*Job*. Restate, in full and unchanged, the entries that follow, but not their pictures.
----------
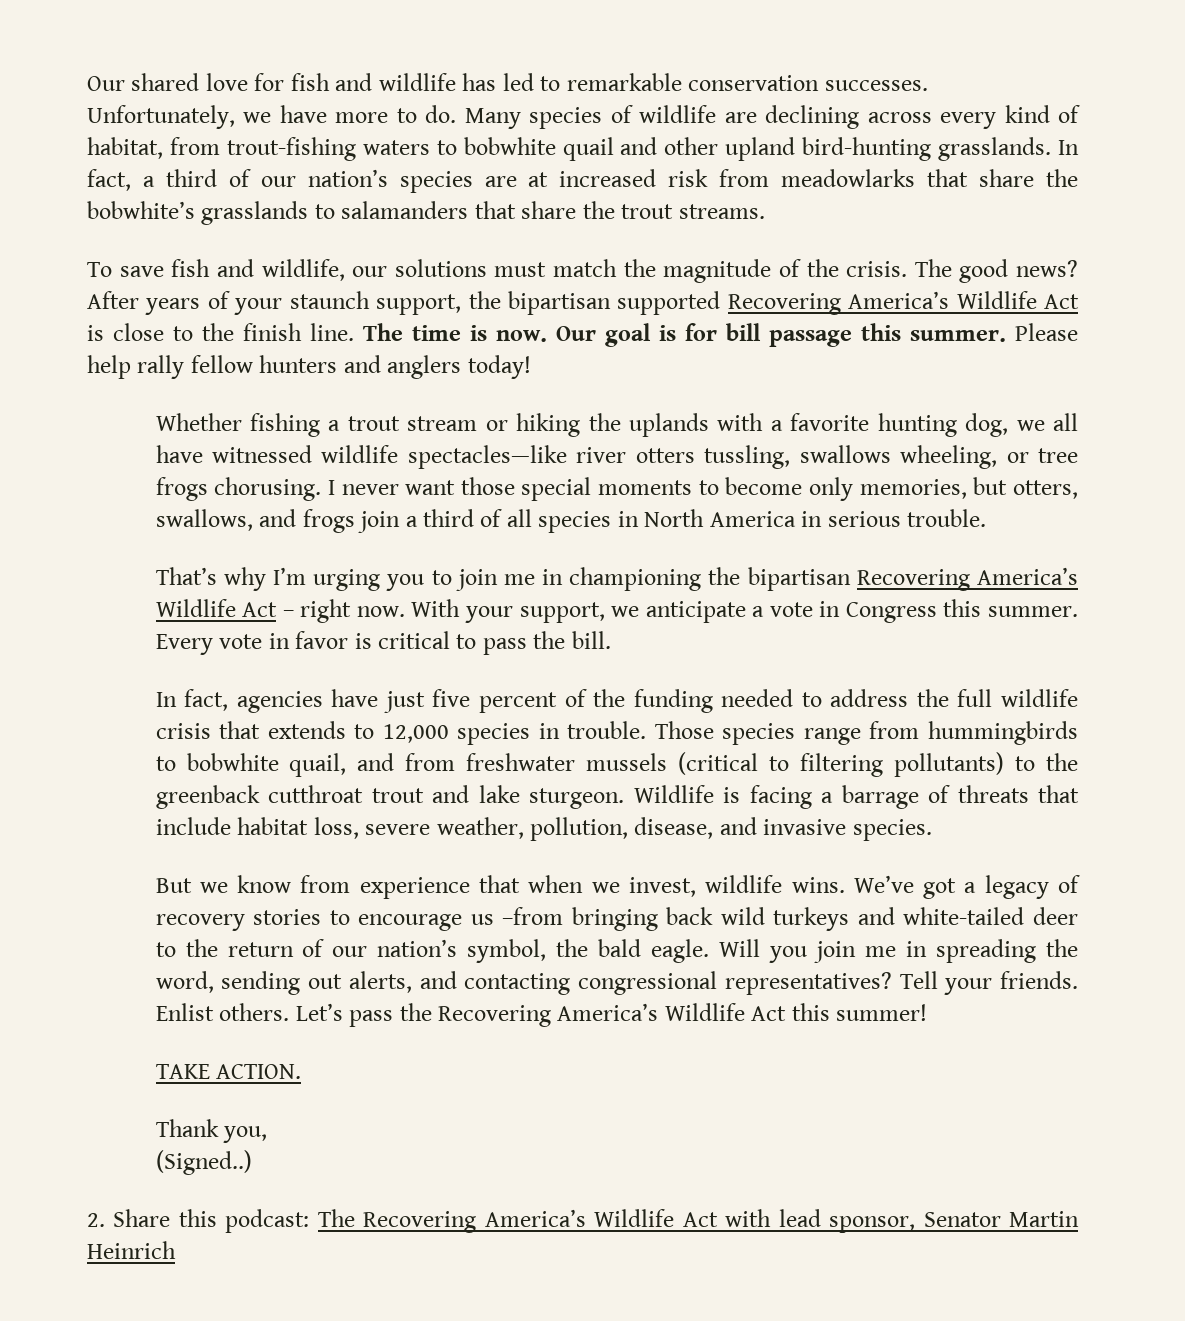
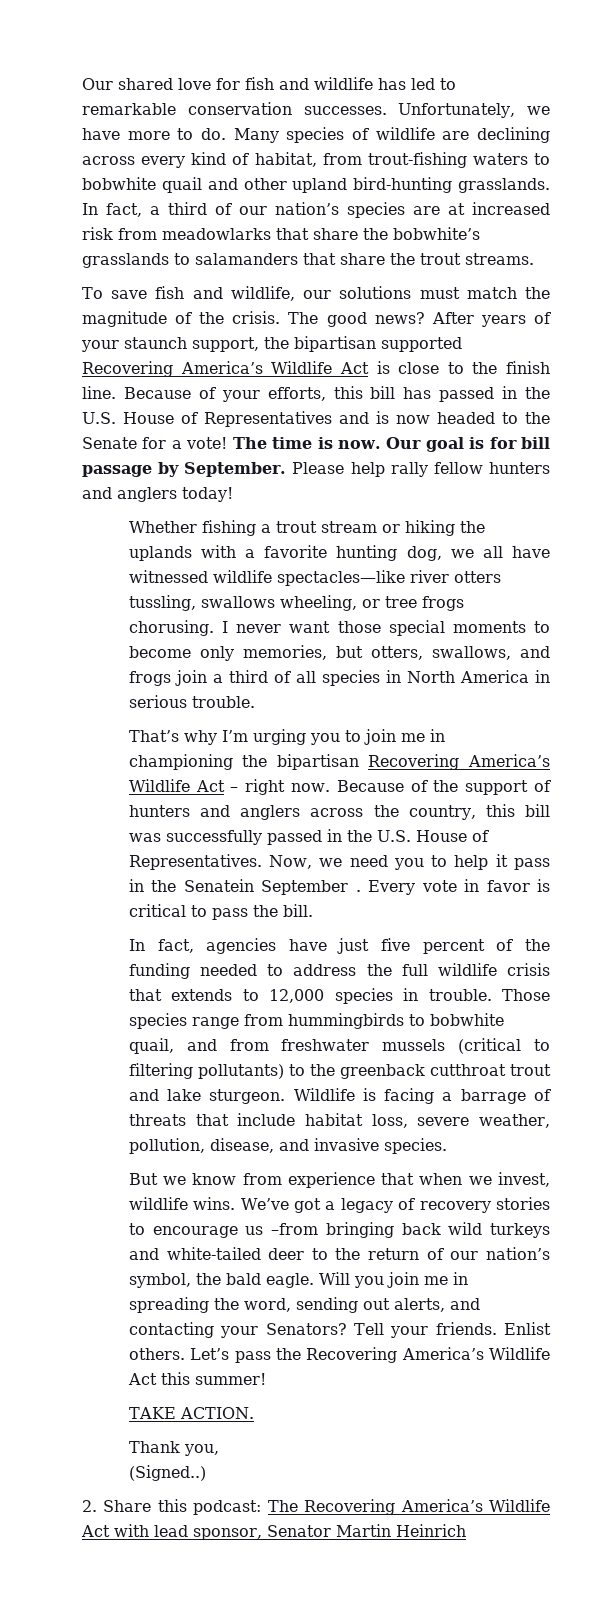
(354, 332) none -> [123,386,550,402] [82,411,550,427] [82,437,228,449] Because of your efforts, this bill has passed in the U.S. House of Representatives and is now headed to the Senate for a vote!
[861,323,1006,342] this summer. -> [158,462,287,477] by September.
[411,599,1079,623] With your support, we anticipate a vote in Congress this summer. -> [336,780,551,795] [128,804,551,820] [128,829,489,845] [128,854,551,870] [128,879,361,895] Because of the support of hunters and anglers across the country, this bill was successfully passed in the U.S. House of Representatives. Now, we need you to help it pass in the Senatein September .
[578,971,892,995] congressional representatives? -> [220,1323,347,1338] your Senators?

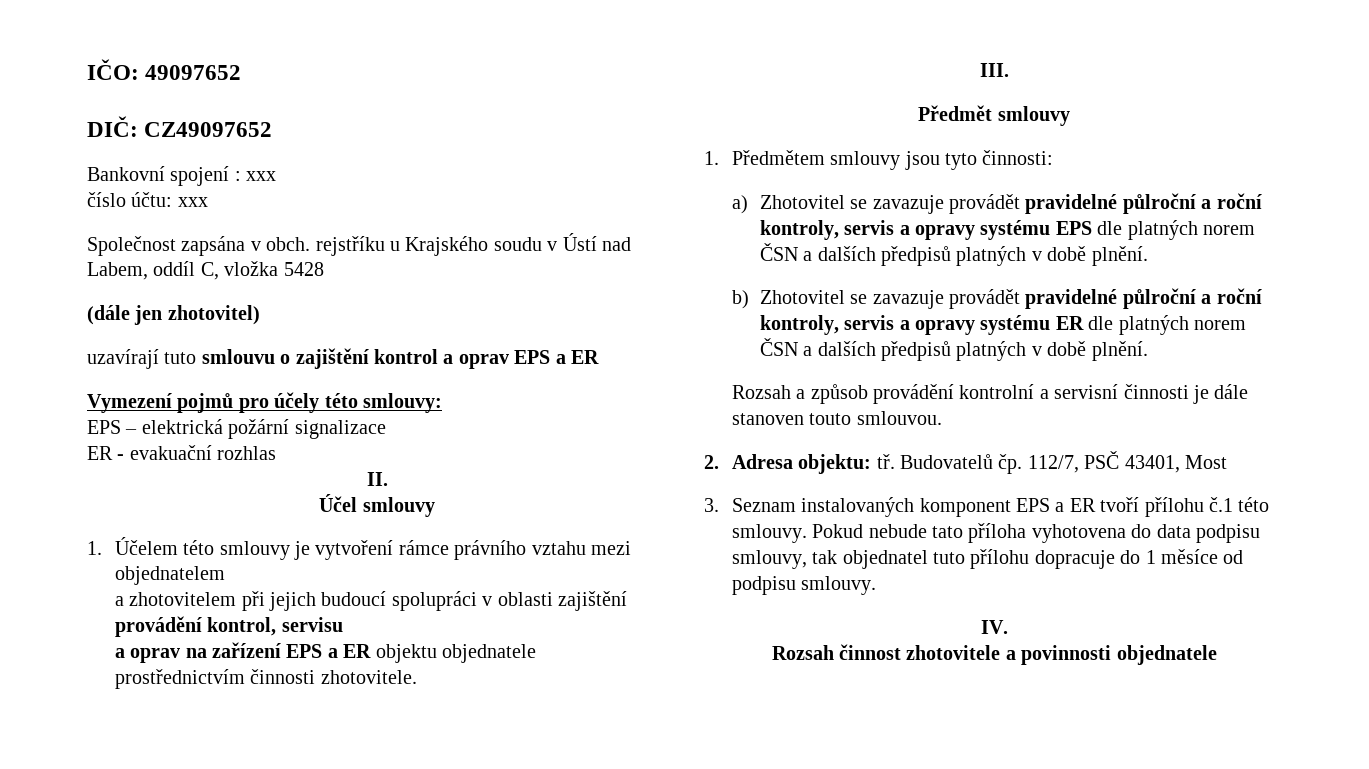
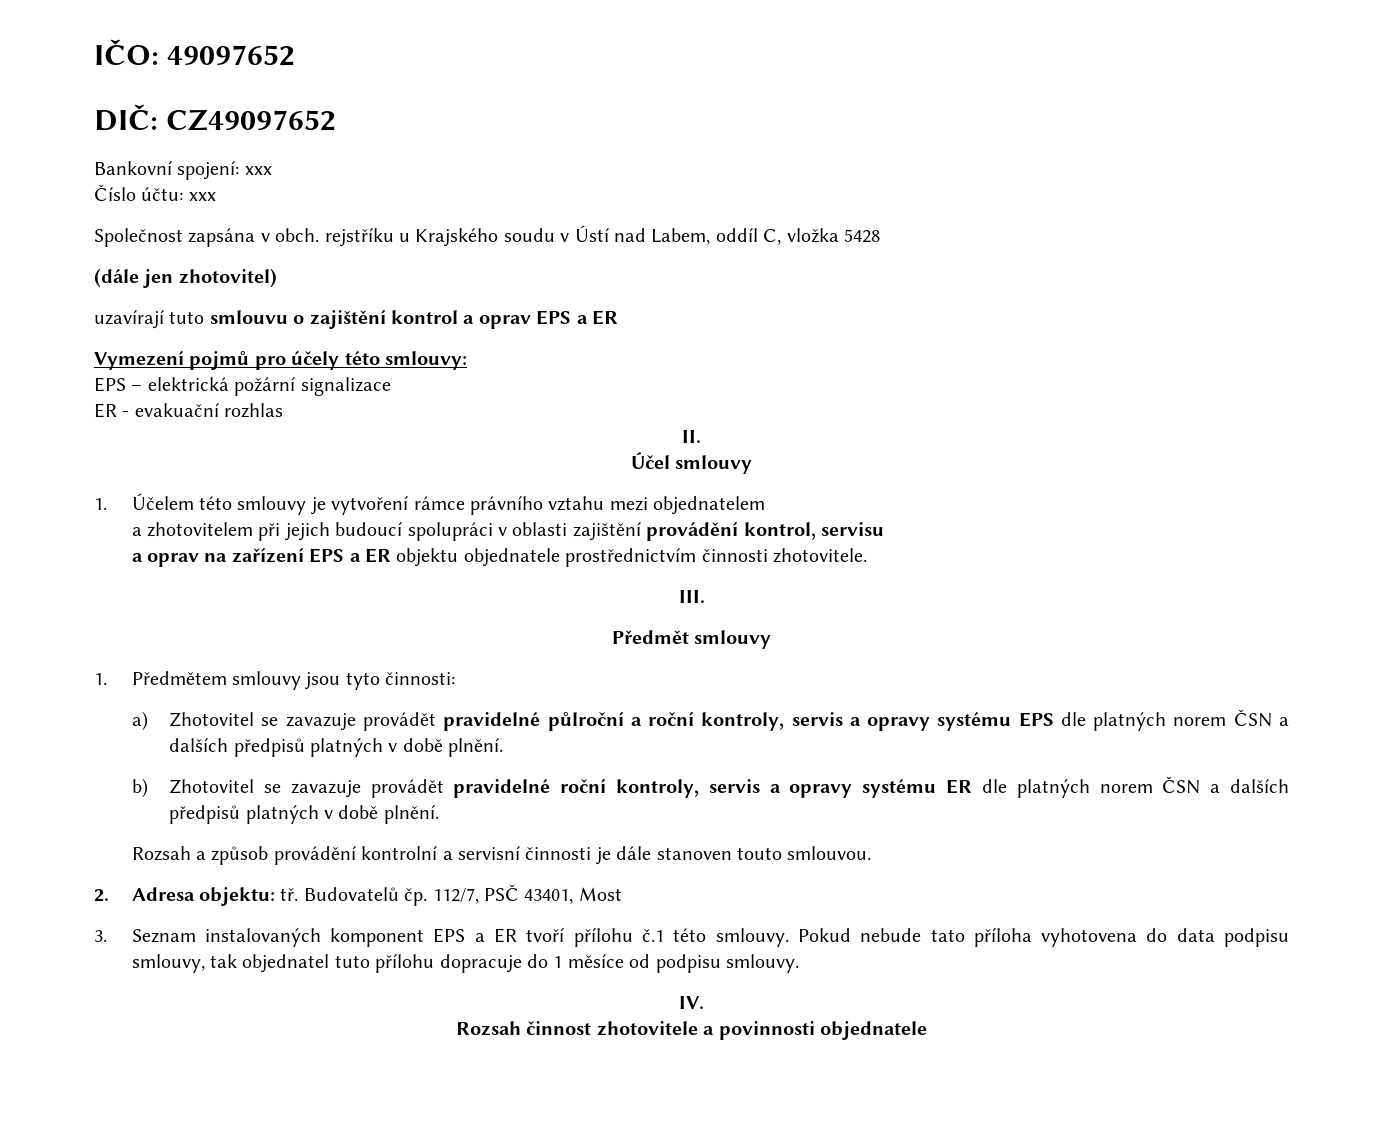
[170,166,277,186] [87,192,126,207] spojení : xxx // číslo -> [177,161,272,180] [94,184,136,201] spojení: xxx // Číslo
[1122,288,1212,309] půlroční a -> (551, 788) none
----------
*Task response*.
(354, 332) none -> [123,386,550,402] [82,411,550,427] [82,437,228,449] Because of your efforts, this bill has passed in the U.S. House of Representatives and is now headed to the Senate for a vote!
[861,323,1006,342] this summer. -> [158,462,287,477] by September.
[411,599,1079,623] With your support, we anticipate a vote in Congress this summer. -> [336,780,551,795] [128,804,551,820] [128,829,489,845] [128,854,551,870] [128,879,361,895] Because of the support of hunters and anglers across the country, this bill was successfully passed in the U.S. House of Representatives. Now, we need you to help it pass in the Senatein September .
[578,971,892,995] congressional representatives? -> [220,1323,347,1338] your Senators?

[170,166,277,186] [87,192,126,207] spojení : xxx // číslo -> [177,161,272,180] [94,184,136,201] spojení: xxx // Číslo
[1122,288,1212,309] půlroční a -> (551, 788) none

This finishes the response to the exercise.